07 dezembro, 2007

Nota gastronómica (XLIII)

Alcatra da Terceira

Terminei assim a minha última nota gastronómica: "Fica-me, dito isto, outra pergunta. Mas afinal a alcatra da Terceira é com vinho tinto ou branco? "Ele há cada questão..." Escreverei sobre isto uma próxima nota." É o que vou fazer.

Ao contrário da cozinha francesa, não temos grande tradição de cozinha de vinho (claro que não estou a falar do uso moderado do vinho, em guisados, por exemplo, como tempero). Claro que temos a chanfana, o frango na púcara, o polvo e a molha açorianos, outras coisas mais, mas realce absoluto para a alcatra da Terceira. Suscita uma questão interessante: por razões históricas, mudou um ingrediente essencial, o tipo de vinho. Deve-se aceitar a mudança como definitiva ou deve-se recuperar a origem?

O panorama vitícola açoriano mudou radicalmente no século XIX. Desde tempos imemoriais, não há relevo para o vinho tinto e o grande vinho açoriano é o verdelho, ou como vinho de mesa ou como generoso, com a célebre história de orgulho açoriano de ser o vinho mais importado pela corte russa. Tal como na Madeira, também havia terrantês, bem como arinto, mas em pequena proporção. O cultivo da vinha era característico, em pequenas curraletas limitadas por muros de basalto, como ainda hoje se podem ver no Pico e no excelente museu do vinho dos Biscoitos. No caso dos Biscoitos, menos no Pico, continua ainda a haver uma característica que me agrada imenso, embora haja quem não goste: o verdelho que ainda se produz (Donatário, Da resistência, ambos da casa Brum) tem um ligeiro sabor a maresia, amariscado. Os Açores são "quando o mar galgou a terra".

A filoxera deu cabo de tudo. Incrivelmente, em vez de se seguir ao inevitável arranque das vinhas o replantio com as castas históricas, importou-se a uva Isabel, californiana, porque muito resistente. A partir daí, todo o vinho popular açoriano é o vinho de cheiro (aqui, o chamado morangueiro), coisa execrável. Só poucas casas, principalmente a casa de Chico Maria Brum, é que mantiveram uns resquícios de verdelho. Da mesma forma, só os mais abastados é que bebiam vinho tinto ou branco, ido do continente (em garrafão, como me lembro do Grão Vasco em casa dos meus pais).

Já estou a trescrever, vamos à alcatra.
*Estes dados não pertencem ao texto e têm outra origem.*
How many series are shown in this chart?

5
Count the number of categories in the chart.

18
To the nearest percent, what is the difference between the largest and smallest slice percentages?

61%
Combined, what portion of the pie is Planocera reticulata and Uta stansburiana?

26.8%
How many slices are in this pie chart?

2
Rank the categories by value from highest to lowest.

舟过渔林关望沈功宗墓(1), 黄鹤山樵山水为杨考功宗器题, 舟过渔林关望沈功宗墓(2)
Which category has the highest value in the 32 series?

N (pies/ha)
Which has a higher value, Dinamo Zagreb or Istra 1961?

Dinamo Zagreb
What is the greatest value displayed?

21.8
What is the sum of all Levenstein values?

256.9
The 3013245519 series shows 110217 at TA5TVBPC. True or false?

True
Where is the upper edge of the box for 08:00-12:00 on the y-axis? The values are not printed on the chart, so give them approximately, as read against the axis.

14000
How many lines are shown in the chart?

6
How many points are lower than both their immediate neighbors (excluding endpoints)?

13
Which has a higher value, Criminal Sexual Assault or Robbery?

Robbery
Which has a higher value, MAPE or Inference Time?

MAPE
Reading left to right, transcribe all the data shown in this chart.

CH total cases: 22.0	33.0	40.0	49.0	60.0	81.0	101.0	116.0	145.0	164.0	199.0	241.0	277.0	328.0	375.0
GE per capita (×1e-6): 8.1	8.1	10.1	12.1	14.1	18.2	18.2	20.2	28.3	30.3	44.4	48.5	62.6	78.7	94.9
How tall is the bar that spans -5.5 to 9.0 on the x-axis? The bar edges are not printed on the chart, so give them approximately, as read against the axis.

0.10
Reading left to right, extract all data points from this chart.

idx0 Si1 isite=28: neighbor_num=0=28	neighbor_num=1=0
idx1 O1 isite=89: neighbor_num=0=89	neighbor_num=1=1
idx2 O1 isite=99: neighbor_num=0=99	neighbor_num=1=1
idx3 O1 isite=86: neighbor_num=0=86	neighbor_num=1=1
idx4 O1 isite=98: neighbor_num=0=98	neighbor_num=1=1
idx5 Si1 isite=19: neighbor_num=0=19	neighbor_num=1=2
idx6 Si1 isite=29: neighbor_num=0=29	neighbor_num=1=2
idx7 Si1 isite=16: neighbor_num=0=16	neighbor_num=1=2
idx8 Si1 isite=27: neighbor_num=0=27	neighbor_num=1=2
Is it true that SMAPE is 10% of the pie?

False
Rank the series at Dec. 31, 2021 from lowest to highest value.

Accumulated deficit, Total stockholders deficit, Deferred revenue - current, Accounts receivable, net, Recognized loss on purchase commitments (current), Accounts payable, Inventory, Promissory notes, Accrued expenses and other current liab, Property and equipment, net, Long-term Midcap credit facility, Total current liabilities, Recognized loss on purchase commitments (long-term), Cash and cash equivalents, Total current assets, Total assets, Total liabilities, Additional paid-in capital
Não conheço nada que date a sua origem, mas é certamente ancestral. É um prato da mais velha técnica culinária, relacionada com as daubes e até com velhas referências a cozinha de vinho dos romanos. O uso generoso da pimenta preta e da Jamaica, em grão, evoca a volta do largo e o comércio das naus das Índias, troca de frescos e de especiarias. Por tudo isto, ponho as minhas mãos no fogo por que a alcatra é muito mais velha do que a filoxera. Então, certamente, a alcatra era feita com verdelho.

Depois, sou do tempo da alcatra dupla, coisa que sempre causou discussão gastronómica familiar. Na minha casa e em muitas outras, a alcatra era feita com vinho branco do continente. No entanto, quando ia em miúdo à Terceira e me fartei de comer alcatra em funções de Espírito Santo por tudo o que era freguesia, era de vinho de cheiro, o vinho de que o povo dispunha. É hábito arreigado. Deve ser consagrado ou deve-se recuperar a história genuína? Honestamente não sei, embora possa dizer é que nunca por nunca faço uma alcatra com vinho de cheiro ou vinho tinto, sempre um bom vinho branco seco (normalmente arinto, de Bucelas).

E verdelho, agora que volta a haver na Terceira verdelho de mesa? Recorda-me alguma tradição familiar. Alcatra era coisa que se fazia com frequência lá em casa, sempre com vinho branco, e creio que era uma alcatra inegualável, que nunca vi primor de papilas gustativas como as da minha avó. Havia excepção para a alcatra do dia de Espírito Santo, alcatra de vinho dos Biscoitos. Não podia ser todas as vezes, por falta do vinho, mas, indo com alguma frequência a Angra, o meu pai aviava-se com umas garrafas, das quais parte se destinava obrigatoriamente à alcatra.

Com tudo isto, conclusão inevitável, um compromisso aceitável. Não há produção de verdelho que dê para todas as alcatras da Terceira, continuem a fazê-las com vinho de cheiro. Que as casas de maior recordação senhorial usem um bom vinho branco, como eu. Mas se a quiserem valorizar ao máximo, como se diz neste escrito que o Luís Brum me mandou, verdelho! Eu é que fico em dificuldade pessoal, porque tenho forte relutância em usar que não para beber as ofertas que recebo de Donatário.